ABOUT
I’m Sue Dyer and I have been enjoying these conversations for thirty years and I invite you to join me. It is my mission and life purpose to facilitate discussions on death and dying, to increase our awareness of how our beliefs shape our views on death, dying, and living, and to teach the skills to engage in this dialogue. The result — to live more aware, more liberated, more purposefully and more joyously. To LIVE with less fear of the transition that we are all going to experience.
I am an educator, a speaker, a coach, a mentor, and your dialogue partner if you would like one. The world loves titles. I’m not a fan. I’ve spent an entire teaching career encouraging people to shed their titles and look at who they really are. But if I’ve got to pick titles then I pick the ones mentioned above and just one other —- an Amicus Mortis, a friend in death.
I began teaching in 1989 during my graduate studies at the University of Washington.
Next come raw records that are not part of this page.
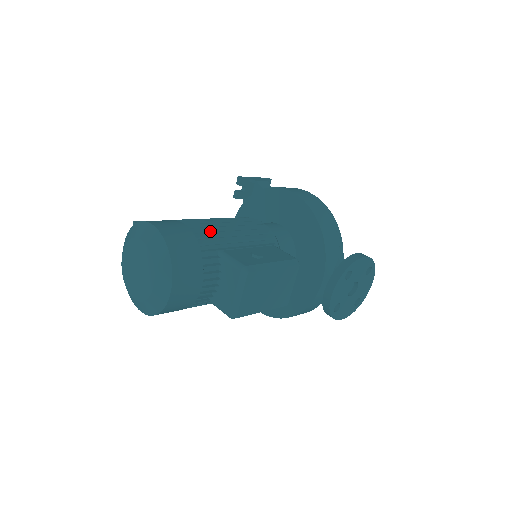
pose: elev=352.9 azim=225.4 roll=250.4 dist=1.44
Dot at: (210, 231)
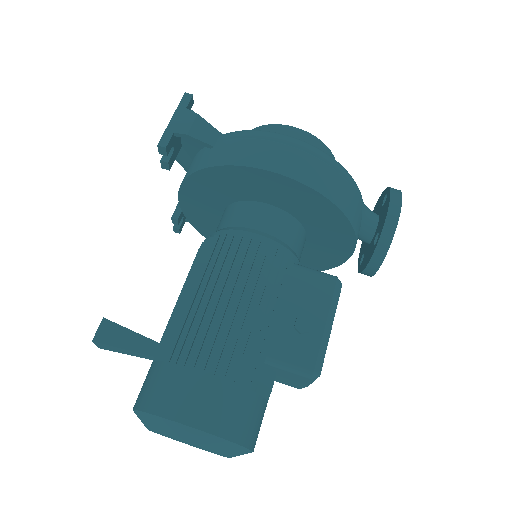
Dot at: (236, 343)
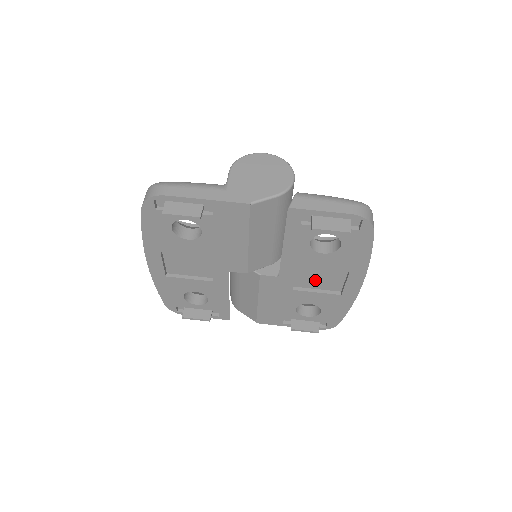
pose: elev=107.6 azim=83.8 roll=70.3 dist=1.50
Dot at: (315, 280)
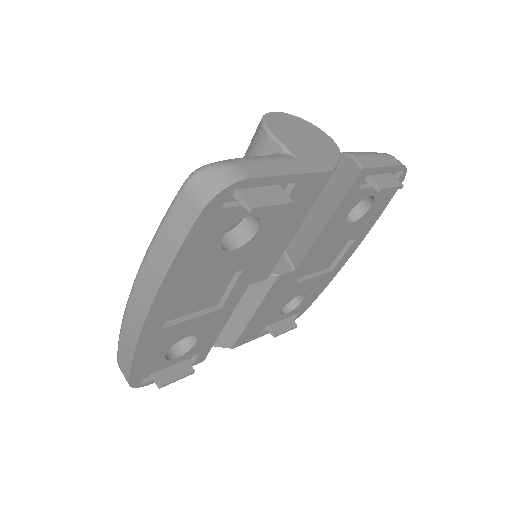
Dot at: (317, 262)
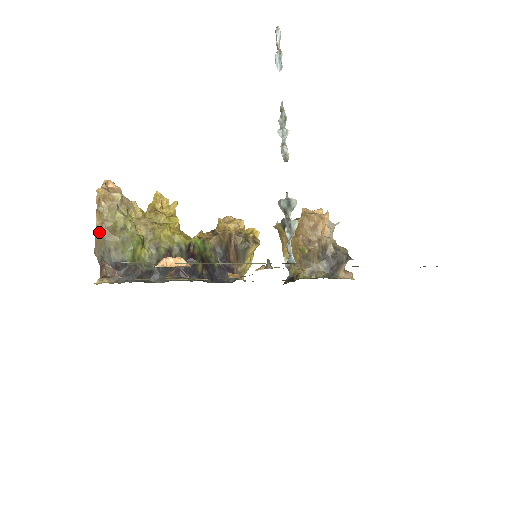
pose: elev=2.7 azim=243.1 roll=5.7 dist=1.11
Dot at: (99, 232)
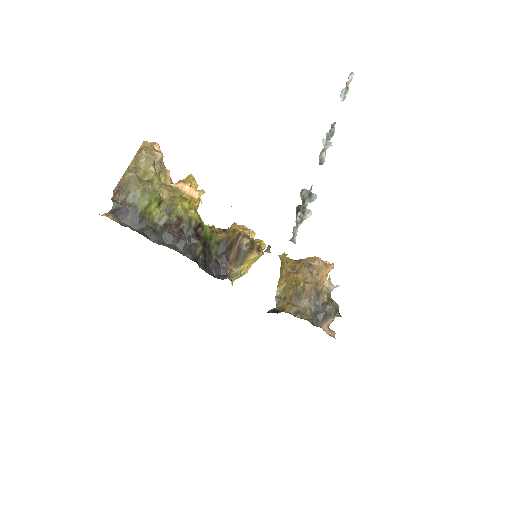
Dot at: (128, 174)
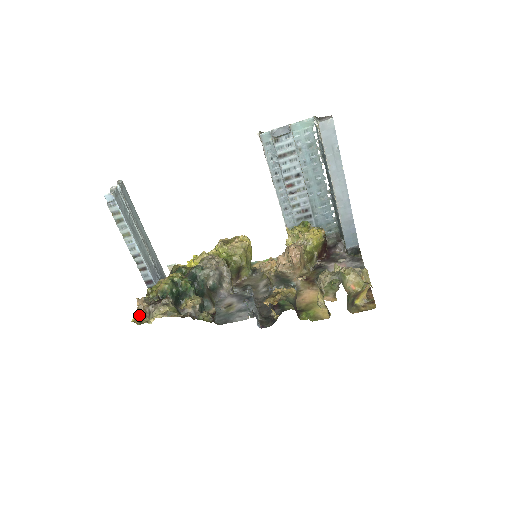
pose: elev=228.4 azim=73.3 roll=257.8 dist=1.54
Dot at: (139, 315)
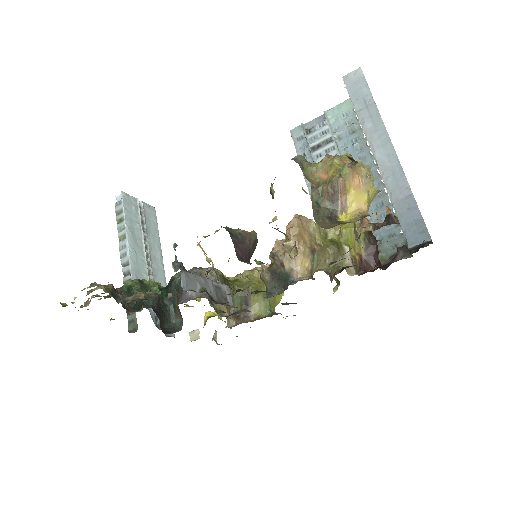
Dot at: occluded
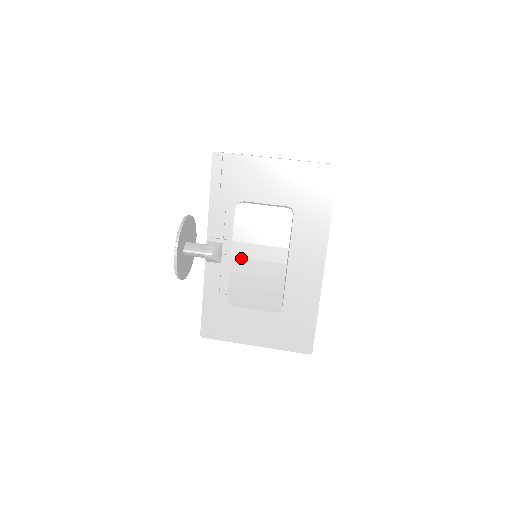
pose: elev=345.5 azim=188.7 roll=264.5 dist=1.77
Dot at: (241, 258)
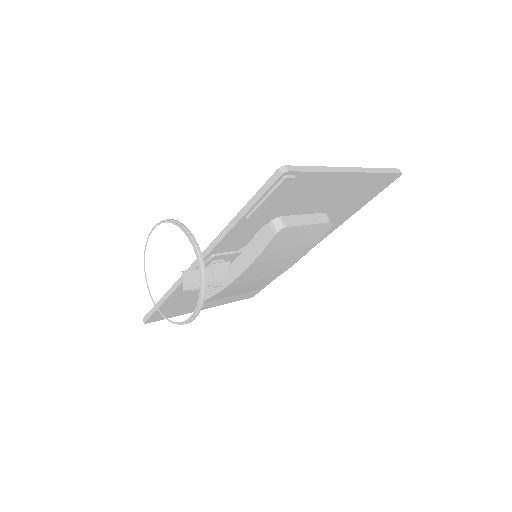
Dot at: (250, 274)
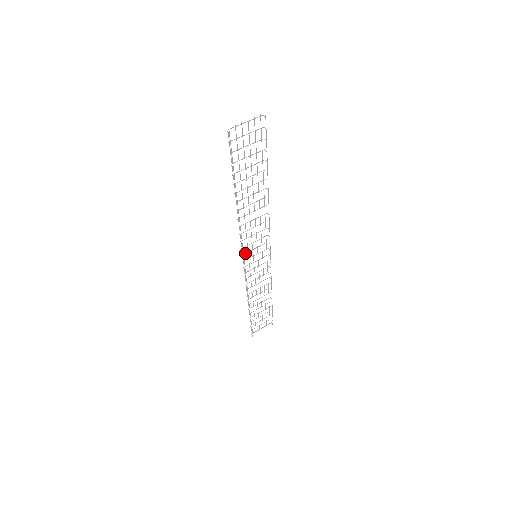
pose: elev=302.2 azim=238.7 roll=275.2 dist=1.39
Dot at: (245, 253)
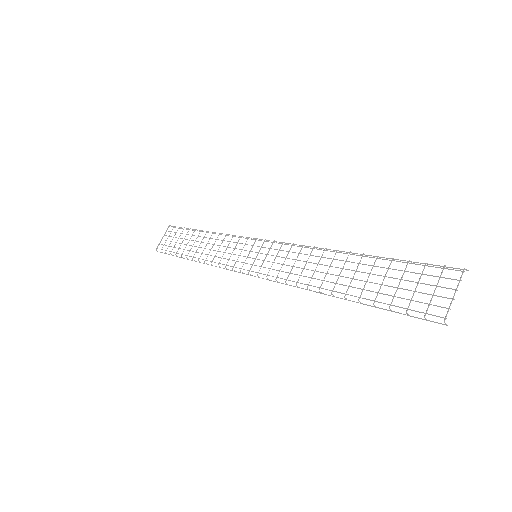
Dot at: occluded
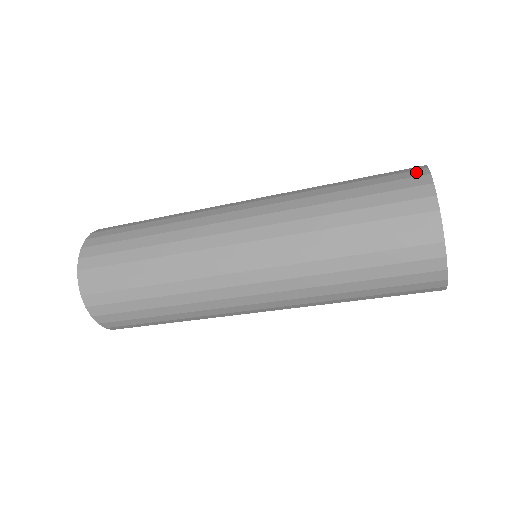
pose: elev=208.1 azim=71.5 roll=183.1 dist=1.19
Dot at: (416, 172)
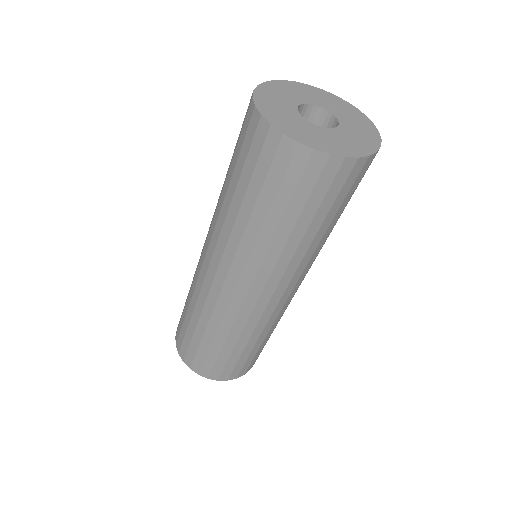
Dot at: occluded
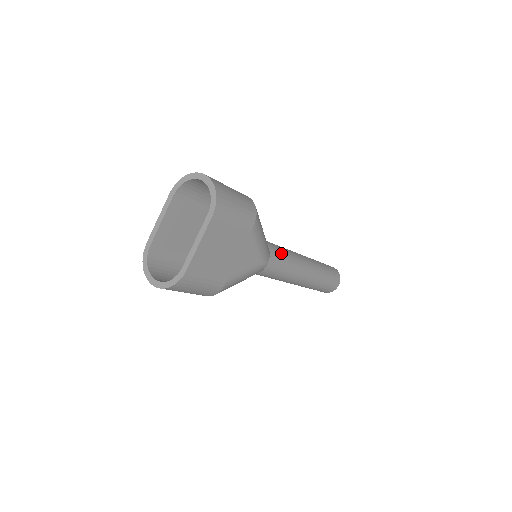
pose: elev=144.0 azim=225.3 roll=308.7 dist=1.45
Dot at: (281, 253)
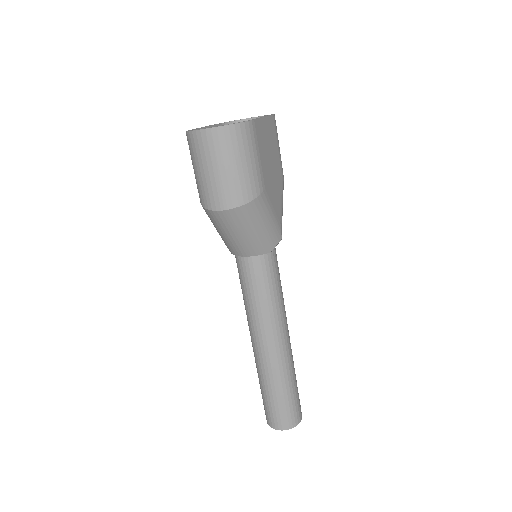
Dot at: occluded
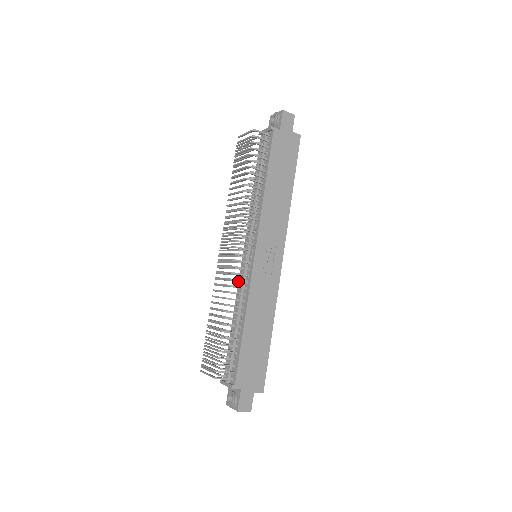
I taught courses in Interpersonal Communication emphasizing how the quality of our contact with others so dramatically impacts the quality of our lives. In 1992 after the completion of my Master’s Degree, I opened an education and consulting practice presenting many of the same concepts to large and small professional groups.
Also, in 1992 I started volunteering on Mondays at Seattle Children’s Hospital. On the first Monday, some wonderful soul determined that I should be assigned to the hematology/oncology unit. Having spent the past eleven years on campus, I was really missing the constant challenge of stretching my mind through deep philosophical discussions and was seeking new mentors. Who knew I would find them in the hematology/oncology unit. They showed up in the form of beautiful, often bald, young souls many of whom were facing death. Mondays became my favorite day of the week.
During the week in the professional world I was playing the role of educator, executive coach, and facilitator, leading people to heighten their awareness of themselves as communicators and teaching a skill set to improve the quality of their relationships. On Mondays, I was immersed in the most exquisite and delicious conversations, heightening my own awareness. Many of these young children openly and honestly talked about death and dying with an ease and an innocence that moved me to my core. Volunteers of course had parameters and rules to abide by. “No talking about religion or religious beliefs, no taking about cancer, no talking about death.” For me those rules took all of the life out of dying as well as the possibility for rich, intimate dialogue. So I listened and I talked and I learned. Those were clarifying and defining moments in my life that inspired the direction of my teaching. I invested considerable time and effort reaching out to parent groups and medical professionals with a goal of implementing interpersonal communication classes that focused on talking about death and dying. These ideas and proposals were met with great resistance. I believe the conversations were extremely difficult for parents; and for medical professionals the acknowledgement and discussion of death appeared to translate to some kind of failure on their part. The need was clear. It was then and it is now, time to engage in the most important conversation of our lives. It is a dialogue for anyone who thinks they will ever die.